▶ **PROMPT 1**:
According to the judgment excerpt, under which article of the Constitution was the 1950 Order issued?
▶ **PROMPT 2**:
Print the judgment excerpt word for word, beginning at the words "The Constitution has" and stopping after "which remain unanswered.".

As Mahatma Gandhi, father of the nation, said “India
lives in villages” and so do the backward classes, hence the
primary task was to take constructive steps in order to
boost up these classes by giving them adequate concessions,
opportunities, facilities and representation in the services
and, last but not the least, in the electorate so that their
voices and views, grievances and needs in the Parliament and
State legislatures in the country may be heard, felt and
fulfilled.

In this election appeal which has been filed against
the Judgment dated October 25, 1981 of the High Court of
Madhya Pradesh, we are really concerned with the last aspect
mentioned above. Despite odds and ends our Constitution has
made exhaustive provisions for difficult to say, for this is
really a herculean task and one cannot expect miracles to be
performed within a span of three decades which in the
history of nations, is not a very long period. The knotty
and difficult, puzzling and intricate issue with which we
are faced is, to put it shortly, ‘what happens if a member
of a scheduled caste or tribe leaves his present fold
(Hinduism) and embraces Christianity or Islam or any other
religion’-does this amount to a complete loss of the
original caste to which he belonged for ever and, if so, it
he or his children choose to abjure the new religion and get
reconverted to the old religion after performing the
necessary rites and ceremonies, could the original caste
revive ? The serious question posed here arose and has
formed the subject-matter of a large catena of decisions
starting from the year 1861, traversing a period of about a
century and a half, and culminating in a decision of this
Court in the case of G.M. Arumugam v. S. Rajagopal & Ors.(1)
The Constitution has tried to solve the problem to a
great extent by the Constitution (Scheduled Castes) Order
1950 (hereinafter referred to as the ‘1950 Order’) issued
under Art. 341, which lays down a list of various castes
prevailing in the country and the norms to determine the
same. This Order has been amended from time to
181
time. In our opinion, despite a genuine attempt to solve the
problem the provisions do not provide a complete answer to
the judicial interpretation by this Court which lays down
the law of the land. It is true that the controversy has
been narrowed down to the minimum by the decision in
Arumuga’s case (supra) still there are some vital question
which remain unanswered.

▶ **RECORD EXCERPTS**:
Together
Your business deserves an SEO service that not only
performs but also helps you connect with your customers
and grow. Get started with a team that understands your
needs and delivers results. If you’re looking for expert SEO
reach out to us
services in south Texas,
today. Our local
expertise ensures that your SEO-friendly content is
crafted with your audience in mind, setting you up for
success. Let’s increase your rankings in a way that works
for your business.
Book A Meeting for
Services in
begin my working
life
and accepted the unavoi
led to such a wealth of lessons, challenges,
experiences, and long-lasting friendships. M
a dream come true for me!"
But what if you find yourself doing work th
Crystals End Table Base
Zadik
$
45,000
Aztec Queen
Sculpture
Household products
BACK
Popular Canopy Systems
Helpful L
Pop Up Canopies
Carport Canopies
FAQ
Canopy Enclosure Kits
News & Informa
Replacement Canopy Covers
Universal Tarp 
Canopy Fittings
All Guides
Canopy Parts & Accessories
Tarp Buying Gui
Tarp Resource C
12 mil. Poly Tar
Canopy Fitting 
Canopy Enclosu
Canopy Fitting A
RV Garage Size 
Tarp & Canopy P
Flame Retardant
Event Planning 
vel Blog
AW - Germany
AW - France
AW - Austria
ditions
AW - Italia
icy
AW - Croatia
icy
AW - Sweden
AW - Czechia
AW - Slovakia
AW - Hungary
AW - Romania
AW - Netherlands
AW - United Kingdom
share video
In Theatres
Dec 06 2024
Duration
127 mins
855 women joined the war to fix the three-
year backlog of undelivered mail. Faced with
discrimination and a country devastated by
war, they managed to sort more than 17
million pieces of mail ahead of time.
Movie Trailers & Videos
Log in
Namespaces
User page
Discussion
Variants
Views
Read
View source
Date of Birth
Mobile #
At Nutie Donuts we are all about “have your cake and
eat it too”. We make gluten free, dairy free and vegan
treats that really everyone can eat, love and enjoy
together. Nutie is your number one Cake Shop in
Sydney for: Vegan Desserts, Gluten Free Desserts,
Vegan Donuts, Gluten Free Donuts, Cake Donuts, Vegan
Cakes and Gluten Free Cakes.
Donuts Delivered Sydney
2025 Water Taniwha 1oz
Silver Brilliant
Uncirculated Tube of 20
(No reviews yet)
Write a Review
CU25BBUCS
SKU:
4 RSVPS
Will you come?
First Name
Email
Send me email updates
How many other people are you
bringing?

▶ **YOUR SOLUTION 1**:
Under Art. 341.

▶ **YOUR SOLUTION 2**:
The Constitution has tried to solve the problem to a
great extent by the Constitution (Scheduled Castes) Order
1950 (hereinafter referred to as the ‘1950 Order’) issued
under Art. 341, which lays down a list of various castes
prevailing in the country and the norms to determine the
same. This Order has been amended from time to
181
time. In our opinion, despite a genuine attempt to solve the
problem the provisions do not provide a complete answer to
the judicial interpretation by this Court which lays down
the law of the land. It is true that the controversy has
been narrowed down to the minimum by the decision in
Arumuga’s case (supra) still there are some vital question
which remain unanswered.